The Dangerous Designer Drug "Smiles" Has Reached Connecticut's Streets

25-I's chemical makeup varies from batch to batch.

The designer drug 25-I falls into the same category as bath salts. Though the effects of the drugs vary greatly (bath salts is a stimulant, while 25-I is a hallucinogen), they are both man-made substances with questionable chemical makeups whose origins can be traced to China.

One Connecticut resident, Bill, said that he was sold 25-I as a hallucinogenic replacement for LSD or mushrooms, but that the drug was not as powerful or "fun" as LSD. He said he thought it was cheap and easy to get, but not as desirable as the older drug. He also mistakenly assumed it was legal.

LSD usually sells for around $10 a dose on the street, while you can purchase 10 milligrams of 25-1 for $18.89 on a site like biochemdistribution.co. With a threshold dose of 25-I being 50 micrograms, $18.89 buys the equivalent of 200 25-I doses.

The most troubling difference is 25-I's chemical toxicity. Unlike with LSD, it is possible to suffer a chemical overdose on 25-I.

Both traditional news sites and drug-focused message boards have information regarding 25-I, though the information might not always be reliable. It has been on the United States Internet market since at least early 2012 (and in Europe before that time), but there has been little research into the chemical and its effects.

Many online forums claim that the drug is safe, but Erowid.org includes multiple articles in its archives regarding the chemical toxicity of 25-I. Four of the articles directly link the use of 25-I to untimely death.

One article reads: "2C-I-NBOMe [25-I] is a very new substance, with little known about its pharmacological or behavioral risks. It is extremely difficult to determine [a median lethal dose] for a drug in humans. [Median lethal doses] are only ever experimentally determined in animals, and extrapolations from one species to another for lethal dose are notoriously unreliable. With a new drug like 2C-I-NBOMe, there isn't even animal data."

One of the cases archived on Erowid.org occurred in February 2012, when the Richmond Ambulance Authority reported to WWBT in Richmond, Va., that they had responded to two cases of 25-I overdoses. Both of these cases, as reported by WWBT, resulted in "bleeding in the brain after overdosing."

Another incident in East Grand Forks, MN, caused the death of 17-year-old Elijah Stai. The case was initially investigated by Lt. Rod Hajicek, of the East Grand Forks Police Department.

Lt. Hajicek said in a recent interview that the drug was ingested by Stai and his friends by placing the drug (which comes in white powder form) into melted chocolate. They then froze the chocolate and shared it.

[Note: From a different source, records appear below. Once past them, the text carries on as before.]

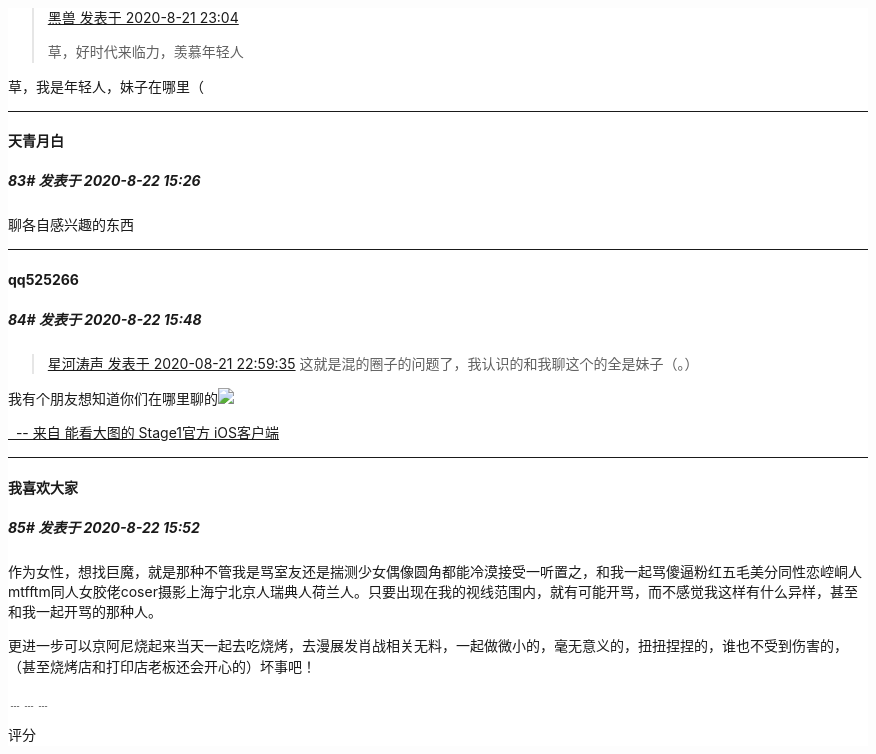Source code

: 

<blockquote><a href="httphttps://bbs.saraba1st.com/2b/forum.php?mod=redirect&amp;goto=findpost&amp;pid=48511364&amp;ptid=1955893" target="_blank">黑兽 发表于 2020-8-21 23:04</a>

草，好时代来临力，羡慕年轻人</blockquote>
草，我是年轻人，妹子在哪里（







-----

####  天青月白  
##### 83#       发表于 2020-8-22 15:26




聊各自感兴趣的东西







-----

####  qq525266  
##### 84#       发表于 2020-8-22 15:48



<blockquote><a href="httphttps://bbs.saraba1st.com/2b/forum.php?mod=redirect&amp;goto=findpost&amp;pid=48511319&amp;ptid=1955893" target="_blank">星河涛声 发表于 2020-08-21 22:59:35</a>
这就是混的圈子的问题了，我认识的和我聊这个的全是妹子（。）</blockquote>我有个朋友想知道你们在哪里聊的<img src="https://static.saraba1st.com/image/smiley/face2017/033.png" referrerpolicy="no-referrer">

[  -- 来自 能看大图的 Stage1官方 iOS客户端](https://itunes.apple.com/fi/app/saraba1st/id1221237470?mt=8)







-----

####  我喜欢大家  
##### 85#       发表于 2020-8-22 15:52




作为女性，想找巨魔，就是那种不管我是骂室友还是揣测少女偶像圆角都能冷漠接受一听置之，和我一起骂傻逼粉红五毛美分同性恋崆峒人mtfftm同人女胶佬coser摄影上海宁北京人瑞典人荷兰人。只要出现在我的视线范围内，就有可能开骂，而不感觉我这样有什么异样，甚至和我一起开骂的那种人。

更进一步可以京阿尼烧起来当天一起去吃烧烤，去漫展发肖战相关无料，一起做微小的，毫无意义的，扭扭捏捏的，谁也不受到伤害的，（甚至烧烤店和打印店老板还会开心的）坏事吧！



﹍﹍﹍

评分
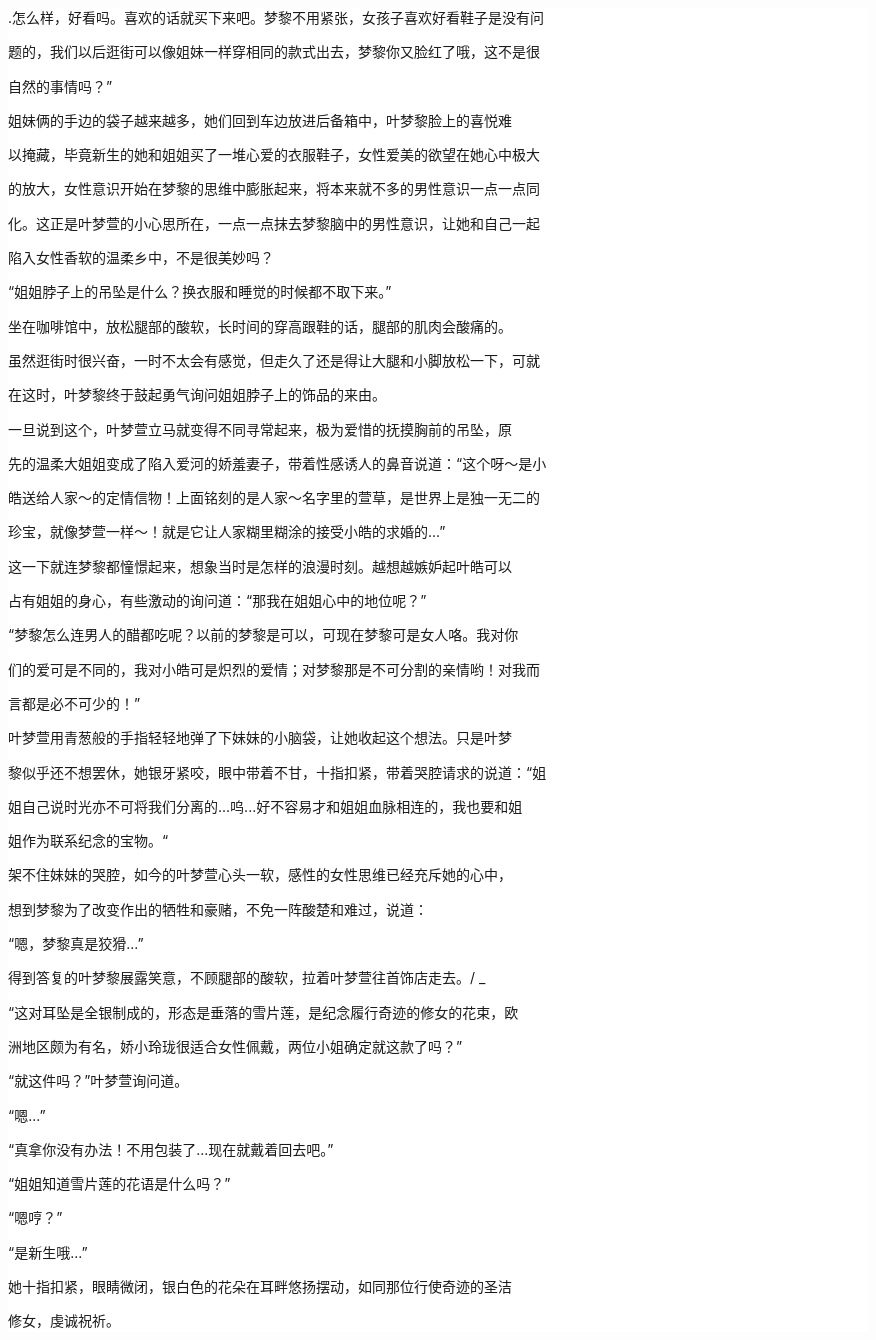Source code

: .怎么样，好看吗。喜欢的话就买下来吧。梦黎不用紧张，女孩子喜欢好看鞋子是没有问

题的，我们以后逛街可以像姐妹一样穿相同的款式出去，梦黎你又脸红了哦，这不是很

自然的事情吗？”

姐妹俩的手边的袋子越来越多，她们回到车边放进后备箱中，叶梦黎脸上的喜悦难

以掩藏，毕竟新生的她和姐姐买了一堆心爱的衣服鞋子，女性爱美的欲望在她心中极大

的放大，女性意识开始在梦黎的思维中膨胀起来，将本来就不多的男性意识一点一点同

化。这正是叶梦萱的小心思所在，一点一点抹去梦黎脑中的男性意识，让她和自己一起

陷入女性香软的温柔乡中，不是很美妙吗？

“姐姐脖子上的吊坠是什么？换衣服和睡觉的时候都不取下来。”

坐在咖啡馆中，放松腿部的酸软，长时间的穿高跟鞋的话，腿部的肌肉会酸痛的。

虽然逛街时很兴奋，一时不太会有感觉，但走久了还是得让大腿和小脚放松一下，可就

在这时，叶梦黎终于鼓起勇气询问姐姐脖子上的饰品的来由。

一旦说到这个，叶梦萱立马就变得不同寻常起来，极为爱惜的抚摸胸前的吊坠，原

先的温柔大姐姐变成了陷入爱河的娇羞妻子，带着性感诱人的鼻音说道：“这个呀～是小

皓送给人家～的定情信物！上面铭刻的是人家～名字里的萱草，是世界上是独一无二的

珍宝，就像梦萱一样～！就是它让人家糊里糊涂的接受小皓的求婚的...”

这一下就连梦黎都憧憬起来，想象当时是怎样的浪漫时刻。越想越嫉妒起叶皓可以

占有姐姐的身心，有些激动的询问道：“那我在姐姐心中的地位呢？”

“梦黎怎么连男人的醋都吃呢？以前的梦黎是可以，可现在梦黎可是女人咯。我对你

们的爱可是不同的，我对小皓可是炽烈的爱情；对梦黎那是不可分割的亲情哟！对我而

言都是必不可少的！”

叶梦萱用青葱般的手指轻轻地弹了下妹妹的小脑袋，让她收起这个想法。只是叶梦

黎似乎还不想罢休，她银牙紧咬，眼中带着不甘，十指扣紧，带着哭腔请求的说道：“姐

姐自己说时光亦不可将我们分离的...呜...好不容易才和姐姐血脉相连的，我也要和姐

姐作为联系纪念的宝物。“

架不住妹妹的哭腔，如今的叶梦萱心头一软，感性的女性思维已经充斥她的心中，

想到梦黎为了改变作出的牺牲和豪赌，不免一阵酸楚和难过，说道：

“嗯，梦黎真是狡猾...”

得到答复的叶梦黎展露笑意，不顾腿部的酸软，拉着叶梦萱往首饰店走去。/ _

“这对耳坠是全银制成的，形态是垂落的雪片莲，是纪念履行奇迹的修女的花束，欧

洲地区颇为有名，娇小玲珑很适合女性佩戴，两位小姐确定就这款了吗？”

“就这件吗？”叶梦萱询问道。

“嗯...”

“真拿你没有办法！不用包装了...现在就戴着回去吧。”

“姐姐知道雪片莲的花语是什么吗？”

“嗯哼？”

“是新生哦...”

她十指扣紧，眼睛微闭，银白色的花朵在耳畔悠扬摆动，如同那位行使奇迹的圣洁

修女，虔诚祝祈。


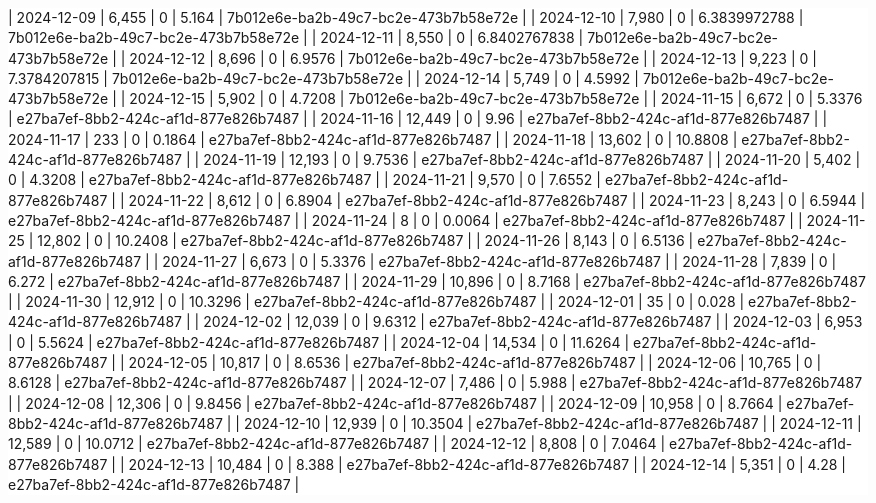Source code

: | 2024-12-09 | 6,455  | 0            | 5.164         | 7b012e6e-ba2b-49c7-bc2e-473b7b58e72e |
| 2024-12-10 | 7,980  | 0            | 6.3839972788  | 7b012e6e-ba2b-49c7-bc2e-473b7b58e72e |
| 2024-12-11 | 8,550  | 0            | 6.8402767838  | 7b012e6e-ba2b-49c7-bc2e-473b7b58e72e |
| 2024-12-12 | 8,696  | 0            | 6.9576        | 7b012e6e-ba2b-49c7-bc2e-473b7b58e72e |
| 2024-12-13 | 9,223  | 0            | 7.3784207815  | 7b012e6e-ba2b-49c7-bc2e-473b7b58e72e |
| 2024-12-14 | 5,749  | 0            | 4.5992        | 7b012e6e-ba2b-49c7-bc2e-473b7b58e72e |
| 2024-12-15 | 5,902  | 0            | 4.7208        | 7b012e6e-ba2b-49c7-bc2e-473b7b58e72e |
| 2024-11-15 | 6,672  | 0            | 5.3376        | e27ba7ef-8bb2-424c-af1d-877e826b7487 |
| 2024-11-16 | 12,449 | 0            | 9.96          | e27ba7ef-8bb2-424c-af1d-877e826b7487 |
| 2024-11-17 | 233    | 0            | 0.1864        | e27ba7ef-8bb2-424c-af1d-877e826b7487 |
| 2024-11-18 | 13,602 | 0            | 10.8808       | e27ba7ef-8bb2-424c-af1d-877e826b7487 |
| 2024-11-19 | 12,193 | 0            | 9.7536        | e27ba7ef-8bb2-424c-af1d-877e826b7487 |
| 2024-11-20 | 5,402  | 0            | 4.3208        | e27ba7ef-8bb2-424c-af1d-877e826b7487 |
| 2024-11-21 | 9,570  | 0            | 7.6552        | e27ba7ef-8bb2-424c-af1d-877e826b7487 |
| 2024-11-22 | 8,612  | 0            | 6.8904        | e27ba7ef-8bb2-424c-af1d-877e826b7487 |
| 2024-11-23 | 8,243  | 0            | 6.5944        | e27ba7ef-8bb2-424c-af1d-877e826b7487 |
| 2024-11-24 | 8      | 0            | 0.0064        | e27ba7ef-8bb2-424c-af1d-877e826b7487 |
| 2024-11-25 | 12,802 | 0            | 10.2408       | e27ba7ef-8bb2-424c-af1d-877e826b7487 |
| 2024-11-26 | 8,143  | 0            | 6.5136        | e27ba7ef-8bb2-424c-af1d-877e826b7487 |
| 2024-11-27 | 6,673  | 0            | 5.3376        | e27ba7ef-8bb2-424c-af1d-877e826b7487 |
| 2024-11-28 | 7,839  | 0            | 6.272         | e27ba7ef-8bb2-424c-af1d-877e826b7487 |
| 2024-11-29 | 10,896 | 0            | 8.7168        | e27ba7ef-8bb2-424c-af1d-877e826b7487 |
| 2024-11-30 | 12,912 | 0            | 10.3296       | e27ba7ef-8bb2-424c-af1d-877e826b7487 |
| 2024-12-01 | 35     | 0            | 0.028         | e27ba7ef-8bb2-424c-af1d-877e826b7487 |
| 2024-12-02 | 12,039 | 0            | 9.6312        | e27ba7ef-8bb2-424c-af1d-877e826b7487 |
| 2024-12-03 | 6,953  | 0            | 5.5624        | e27ba7ef-8bb2-424c-af1d-877e826b7487 |
| 2024-12-04 | 14,534 | 0            | 11.6264       | e27ba7ef-8bb2-424c-af1d-877e826b7487 |
| 2024-12-05 | 10,817 | 0            | 8.6536        | e27ba7ef-8bb2-424c-af1d-877e826b7487 |
| 2024-12-06 | 10,765 | 0            | 8.6128        | e27ba7ef-8bb2-424c-af1d-877e826b7487 |
| 2024-12-07 | 7,486  | 0            | 5.988         | e27ba7ef-8bb2-424c-af1d-877e826b7487 |
| 2024-12-08 | 12,306 | 0            | 9.8456        | e27ba7ef-8bb2-424c-af1d-877e826b7487 |
| 2024-12-09 | 10,958 | 0            | 8.7664        | e27ba7ef-8bb2-424c-af1d-877e826b7487 |
| 2024-12-10 | 12,939 | 0            | 10.3504       | e27ba7ef-8bb2-424c-af1d-877e826b7487 |
| 2024-12-11 | 12,589 | 0            | 10.0712       | e27ba7ef-8bb2-424c-af1d-877e826b7487 |
| 2024-12-12 | 8,808  | 0            | 7.0464        | e27ba7ef-8bb2-424c-af1d-877e826b7487 |
| 2024-12-13 | 10,484 | 0            | 8.388         | e27ba7ef-8bb2-424c-af1d-877e826b7487 |
| 2024-12-14 | 5,351  | 0            | 4.28          | e27ba7ef-8bb2-424c-af1d-877e826b7487 |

"Within a couple of hours, Elijah Stai was dead," Lt. Hajicek said. "The official cause of death was massive cerebral edema possibly related to a chemical overdose." This was the same cause of death as reported in Richmond.

The Elijah Stai incident eventually sparked the investigation by Assistant U.S. Attorney Chris Myers in North Dakota, Lt. Hajicek said, which resulted in 19 arrests. The man responsible for distributing the chemicals, Andrew Spofford, is facing a mandatory minimum sentence of 20 years in prison.

Those cases apparently haven't registered with users in Connecticut.

Another Connecticut student, Amy, said that she had taken 25-I once, and has taken LSD in the past. Her experience with 25-I was not like an LSD experience at all, and was instead "accompanied by my throwing up within an hour of taking it, and lots of nausea throughout the evening," she said.

Within the past year, college campuses in Connecticut have begun to experience a steady increase in use of 25-I as a replacement for LSD, according to students at schools in the state.

Despite widespread reports of the chemical's toxicity, drug dealers in Connecticut are certainly not warning their consumers about the possibility of overdosing on 25-I. The users interviewed for this article did not realize that the drug was toxic, or even illegal.

Amanda and Bill at first believed that 25-I was like acid, something that might lead to intense or overwhelming mental states, but that wouldn't result in death.

Amanda told the Advocate that the man who sold her a dose of 25-I gave no warning about the drug's overdose potential. Both Amanda and Bill said they were shocked to hear that 25-I could result in death.